Aside from four of his stars contending last week, the captain will have been most pleased to see Sepp Straka continue to thrive at the highest level.
When asked about the biennial match last week, the Austrian said: “I’ve been hitting the ball pretty well and then starting a couple weeks ago the putter came around, too, and hopefully I can keep that momentum going till September.”
Amen to that. After opening the John Deere Classic with a 73 to sit outside the top 130, Straka responded with rounds of 63-65-62 to win by two shots for his second PGA Tour title. His joint runner-up last week sits alongside seventh in the PGA Championship as elite-level performances.
Scotsman Robert MacIntyre, so close to victory in Denmark and on home turf in the two weeks before the Open, made the cut at Royal Liverpool but did little else. “This is my fifth week in a row, so I’m ready for a break,” he said. “My attitude has been unbelievable for the last kind of five weeks, and this week it was poor.”
The manner of his near-miss in Scotland – going low and head-to-head with eventual winner Rory McIlroy in the final round, pulling off a sensational shot on the 72nd hole – has him in a strong position if he plays well over the next two months, not least because he won the Italian Open at Ryder Cup host course Marco Simone last autumn.
Germany’s Yannik Paul missed the cut in Hoylake, and Poland’s Adrian Meronk landed a top-30 result. Paul narrowly leads in the points race, but the latter’s three wins in the last 12 months, including his own success at the Ryder Cup venue in May, gives him the slight edge.
Meronk is aware that he is in a tricky situation. He’s keen to qualify by right and avoid leaving the decision to Donald. He also knows that concentrating on a future goal might trip him up, as it very notably did to Alexander Levy in 2018.
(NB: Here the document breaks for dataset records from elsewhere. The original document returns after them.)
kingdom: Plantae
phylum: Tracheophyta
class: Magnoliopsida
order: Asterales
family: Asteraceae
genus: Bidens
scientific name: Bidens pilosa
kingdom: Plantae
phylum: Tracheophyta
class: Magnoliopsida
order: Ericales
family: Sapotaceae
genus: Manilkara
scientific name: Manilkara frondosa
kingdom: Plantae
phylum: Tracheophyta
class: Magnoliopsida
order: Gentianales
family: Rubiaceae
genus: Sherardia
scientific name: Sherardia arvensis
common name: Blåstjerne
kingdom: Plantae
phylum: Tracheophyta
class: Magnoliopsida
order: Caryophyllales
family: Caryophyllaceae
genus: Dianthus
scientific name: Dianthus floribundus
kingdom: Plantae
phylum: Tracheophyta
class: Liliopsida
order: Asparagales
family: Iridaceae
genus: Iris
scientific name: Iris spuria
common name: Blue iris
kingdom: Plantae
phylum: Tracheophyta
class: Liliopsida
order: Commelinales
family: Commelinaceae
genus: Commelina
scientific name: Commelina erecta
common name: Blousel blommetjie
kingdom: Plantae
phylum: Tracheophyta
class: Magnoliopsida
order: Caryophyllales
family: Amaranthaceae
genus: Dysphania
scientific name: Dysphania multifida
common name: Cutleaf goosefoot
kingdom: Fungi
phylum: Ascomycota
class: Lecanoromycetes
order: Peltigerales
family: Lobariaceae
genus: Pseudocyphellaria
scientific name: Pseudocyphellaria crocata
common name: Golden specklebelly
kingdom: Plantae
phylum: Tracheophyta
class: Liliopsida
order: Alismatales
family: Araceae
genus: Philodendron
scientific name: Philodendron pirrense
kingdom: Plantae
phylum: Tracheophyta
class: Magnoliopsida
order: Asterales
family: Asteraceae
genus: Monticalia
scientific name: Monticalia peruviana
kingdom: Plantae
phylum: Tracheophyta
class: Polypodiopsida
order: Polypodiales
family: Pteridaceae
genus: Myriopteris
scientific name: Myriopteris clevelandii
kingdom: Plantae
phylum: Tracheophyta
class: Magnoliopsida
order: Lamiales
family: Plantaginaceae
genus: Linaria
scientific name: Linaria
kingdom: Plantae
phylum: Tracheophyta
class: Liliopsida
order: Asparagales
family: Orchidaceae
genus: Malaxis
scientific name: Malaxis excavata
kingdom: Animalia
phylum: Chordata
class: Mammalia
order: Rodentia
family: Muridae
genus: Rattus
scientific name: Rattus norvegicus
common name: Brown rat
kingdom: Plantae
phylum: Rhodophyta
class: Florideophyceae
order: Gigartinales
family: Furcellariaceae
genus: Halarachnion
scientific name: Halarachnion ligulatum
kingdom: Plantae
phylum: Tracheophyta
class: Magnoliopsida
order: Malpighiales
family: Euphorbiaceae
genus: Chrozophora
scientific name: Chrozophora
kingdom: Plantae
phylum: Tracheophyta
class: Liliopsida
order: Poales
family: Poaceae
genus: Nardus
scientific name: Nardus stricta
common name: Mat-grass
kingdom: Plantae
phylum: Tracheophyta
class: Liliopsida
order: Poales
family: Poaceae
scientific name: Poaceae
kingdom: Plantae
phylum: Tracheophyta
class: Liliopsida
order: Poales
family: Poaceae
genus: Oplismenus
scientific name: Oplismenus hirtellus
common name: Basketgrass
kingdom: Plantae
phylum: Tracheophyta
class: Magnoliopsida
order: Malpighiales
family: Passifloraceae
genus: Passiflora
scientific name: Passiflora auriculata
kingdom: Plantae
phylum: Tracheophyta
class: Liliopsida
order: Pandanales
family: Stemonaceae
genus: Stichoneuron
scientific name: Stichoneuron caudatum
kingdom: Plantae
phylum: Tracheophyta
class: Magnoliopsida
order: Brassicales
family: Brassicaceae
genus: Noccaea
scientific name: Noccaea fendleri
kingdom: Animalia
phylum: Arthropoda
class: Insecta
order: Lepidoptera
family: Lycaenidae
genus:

“It’s definitely in the back of my mind for sure, and yet I know there’s a lot of time,” Meronk said before departing England. “I don’t want to get ahead of myself, but I would love to make that team in September. I’m going to rest for a while and then get ready for the final stretch.”
The 22-year-old Højgaard twins of Denmark are on the fringes of selection. Rasmus has more wins (four), including on home turf at the start of this month when displaying skill and nerve in an extended playoff, but he defied a rib injury to achieve that success, and two missed cuts since suggest it remains a problem.
Nicolai is yet another winner at Marco Simone (in 2021), and his T23 (even par) last week was his first top-40 major-championship finish off the back of a tie for sixth in the Scottish Open. If there is a late bolter from this side of the pond, then it might be this thrilling Dane, but he will need sustained quality rather than the hit-or-miss returns that have been more typical in his short career so far.
And there was one: Ludvig Åberg, the 23-year-old Swede who turned pro in June and has contended in two of his three PGA Tour starts since. He needs something spectacular to be genuinely in with a chance of a wildcard, but many on both sides of the Atlantic suspect he is capable of it. The problem is that his chances will be few. It might be a year too soon for him.